# Honor to the Sons of Russ!



## Lord Commander Erus (May 1, 2008)

Listen now, to the Wolf!
Hear his howl, and follow!
The beast within become the beast without
Hear now, the names of your champions
And praise them, Noble sons of Russ!
_
(what follows here is to be expanded, but is like an honor roll of current famous Space Wolves. Each will eventually be expanded to be the same length as Brans as I learn more on them, and will cover all 12 Wolf Lords and more!)_

Logan Grimnar, The Old Wolf - indomitable leader of the years
Long of tooth and grey of beard
Cunning beyond all wit and measure
Fierce foe of red-handed rage
Merciful lord of reason

The hand of Russ upon him
Destiny betwixt calloused paws
_(that's all I got! lol.. small spurt of inspiration!)_

Bjorn the Fell Handed - Immortal Champion of Russ forever!

Ragnar Blackmane - The fire in the Fangs heart!

Ulrik the Slayer- Warden and guard to the young and old!
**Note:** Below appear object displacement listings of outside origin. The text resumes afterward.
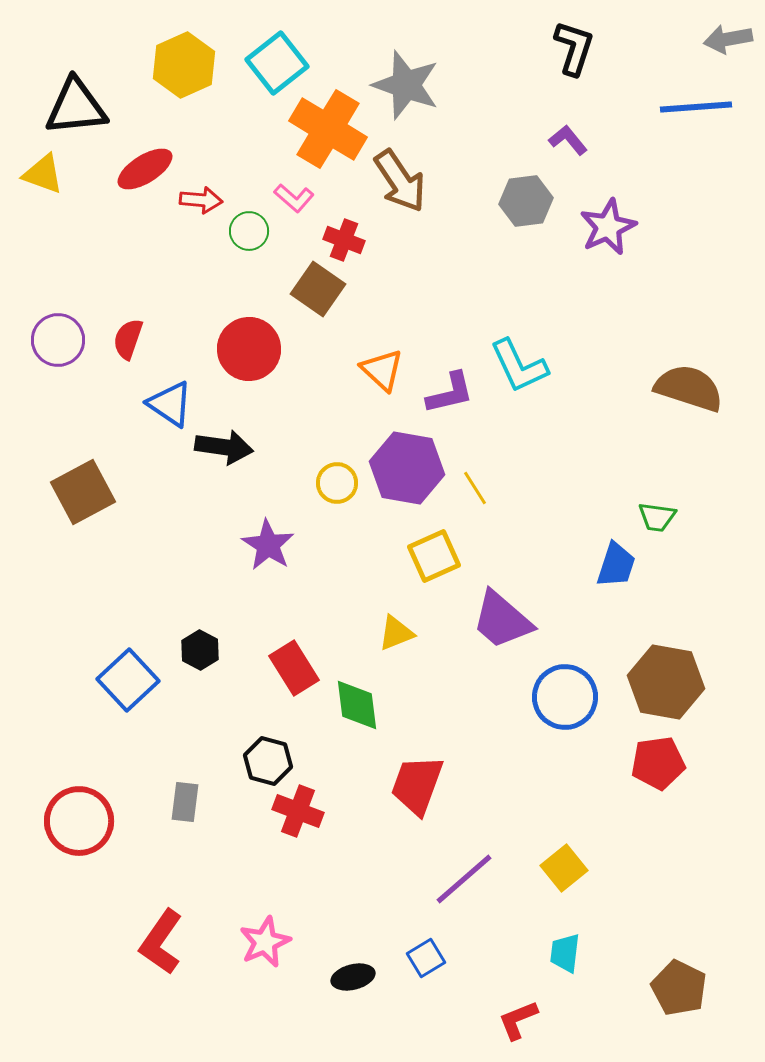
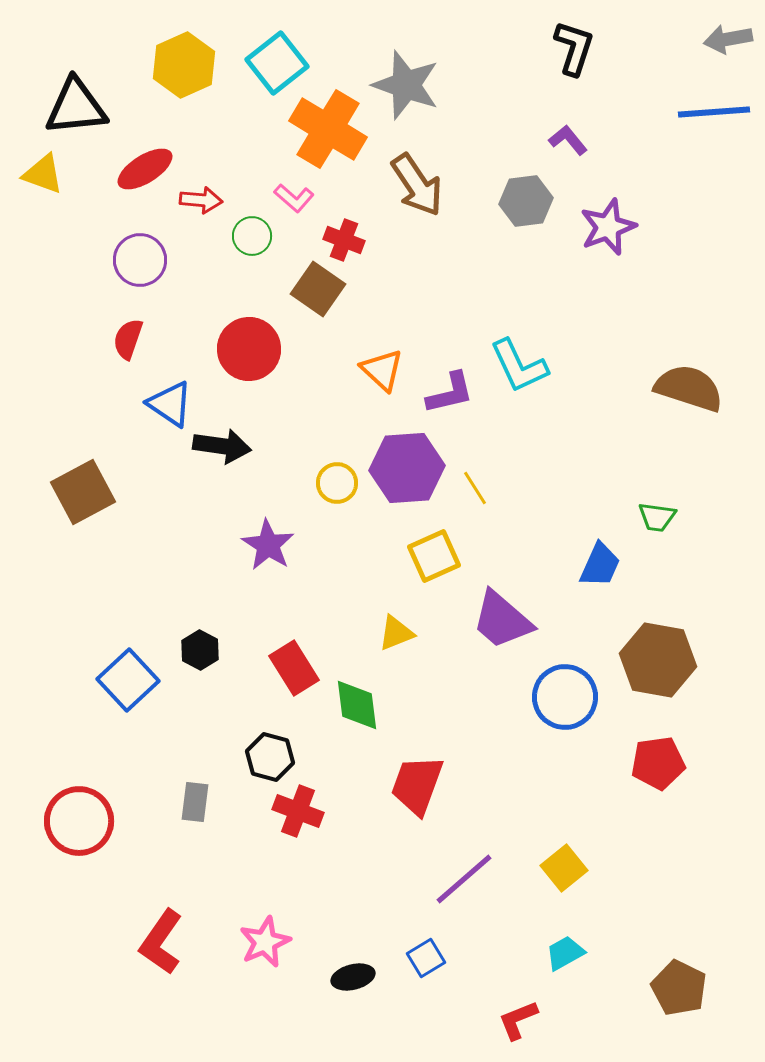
blue line at (696, 107): moved 18 px right, 5 px down
brown arrow at (400, 181): moved 17 px right, 4 px down
purple star at (608, 227): rotated 4 degrees clockwise
green circle at (249, 231): moved 3 px right, 5 px down
purple circle at (58, 340): moved 82 px right, 80 px up
black arrow at (224, 447): moved 2 px left, 1 px up
purple hexagon at (407, 468): rotated 14 degrees counterclockwise
blue trapezoid at (616, 565): moved 16 px left; rotated 6 degrees clockwise
brown hexagon at (666, 682): moved 8 px left, 22 px up
black hexagon at (268, 761): moved 2 px right, 4 px up
gray rectangle at (185, 802): moved 10 px right
cyan trapezoid at (565, 953): rotated 54 degrees clockwise
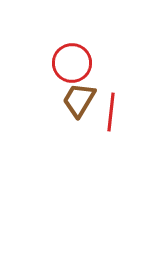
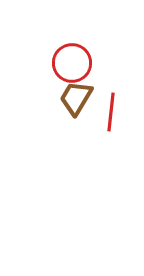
brown trapezoid: moved 3 px left, 2 px up
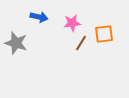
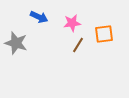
blue arrow: rotated 12 degrees clockwise
brown line: moved 3 px left, 2 px down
Njal Stormcaller - Master of the runes and Caller of Fenris' fury!
_(These will be expanded later as well, just stub reminders to myself)_

Bran Redmaw, bloody-handed warrior,
He piles the skulls of his enemies,
He builds a mound of the fallen.
His foes weep rivers of blood.
In fire and rain of death he strides
Mighty axe cleaving foe in twain

With the howl of the wulfen in his soul
His warriors rend the foe to bone and marrow
Fortress tall and foes mighty
Quake and fail at the sight
Of warriors arrayed in such plate
With weapons like unto the Wolfs own!

Bolt shell and frost tooth, claw and fang
All fall before the might of the Twelfth Lord
All fall to his fury, and are fed to the beast within
All fall to the Sons of Russ

_(this next will be at the end of the roll of the living heroes, since the wolves believe Russ alive, and be obviously longer and more intricate as I expand my knowledge of Russ fluff wise)_

Russ, Mightiest of all the Emperors Sons.
Father of the Legion, Master of the Fang
Disciple of the Emperor Benevolent
Master of the beast within
Father of the beast without,
Giver of the cursed mark

_(what follows and would be here will require research, but will be taken form my own fluff and official fluff, stating the names of fallen Space Wolves of fame and how they fell, much like with the current heroes)._


----------